ACTIVITY 1: Decide whether each statement agrees with the forum thread on Beretta's US manufacturing: (a) the Tennessee facility opened in 2016; (b) the facility is a renovated older plant; (c) the original plan called for about 500 employees. Answer yes or no for each, and quote the deciding words from the thread.
ACTIVITY 2: Reproduce part of the forum thread on Beretta's US manufacturing, starting at the words "Thanks on the" and stopping after "of previous plant?".

PASSAGE FOR REVIEW:
# Where in the USA are Beretta firearms manufactured?



## ANDY JOHNSON (Feb 3, 2020)

WHERE IN THE USA IS THE BERETTA FIRE ARMS MANUFACTURED


----------



## PhuBai70 (Sep 26, 2019)

GALLATIN, TENNESSEE


----------



## ANDY JOHNSON (Feb 3, 2020)

Thanks on the location of Beretta..a little more info if you have it..how long there and how many are employed?? New plant or re-hab of previous plant?


----------



## PhuBai70 (Sep 26, 2019)

It's a new manufacturing facility that opened in 2016. The original plan was to have about 300 employees.


----------



## pic (Nov 14, 2009)

ANDY JOHNSON said:


> WHERE IN THE USA IS BOONDOCKS


----------



## pic (Nov 14, 2009)

Found it.

DATA EXTRACT:
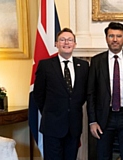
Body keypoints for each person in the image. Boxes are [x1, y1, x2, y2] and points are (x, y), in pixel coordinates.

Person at [87, 22, 123, 160]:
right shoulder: (96, 61)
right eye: (111, 36)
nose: (115, 39)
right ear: (106, 38)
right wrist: (92, 121)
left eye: (119, 36)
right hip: (104, 118)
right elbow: (91, 93)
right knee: (103, 155)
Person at [33, 28, 89, 160]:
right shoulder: (45, 65)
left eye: (70, 40)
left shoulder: (84, 66)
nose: (66, 43)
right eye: (62, 40)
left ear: (75, 44)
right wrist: (51, 111)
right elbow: (38, 94)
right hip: (52, 126)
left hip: (74, 126)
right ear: (56, 44)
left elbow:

PROBLEM SOLUTION 1:
(a) Yes: "It's a new manufacturing facility that opened in 2016."
(b) No: "It's a new manufacturing facility"
(c) No: "The original plan was to have about 300 employees."

PROBLEM SOLUTION 2:
Thanks on the location of Beretta..a little more info if you have it..how long there and how many are employed?? New plant or re-hab of previous plant?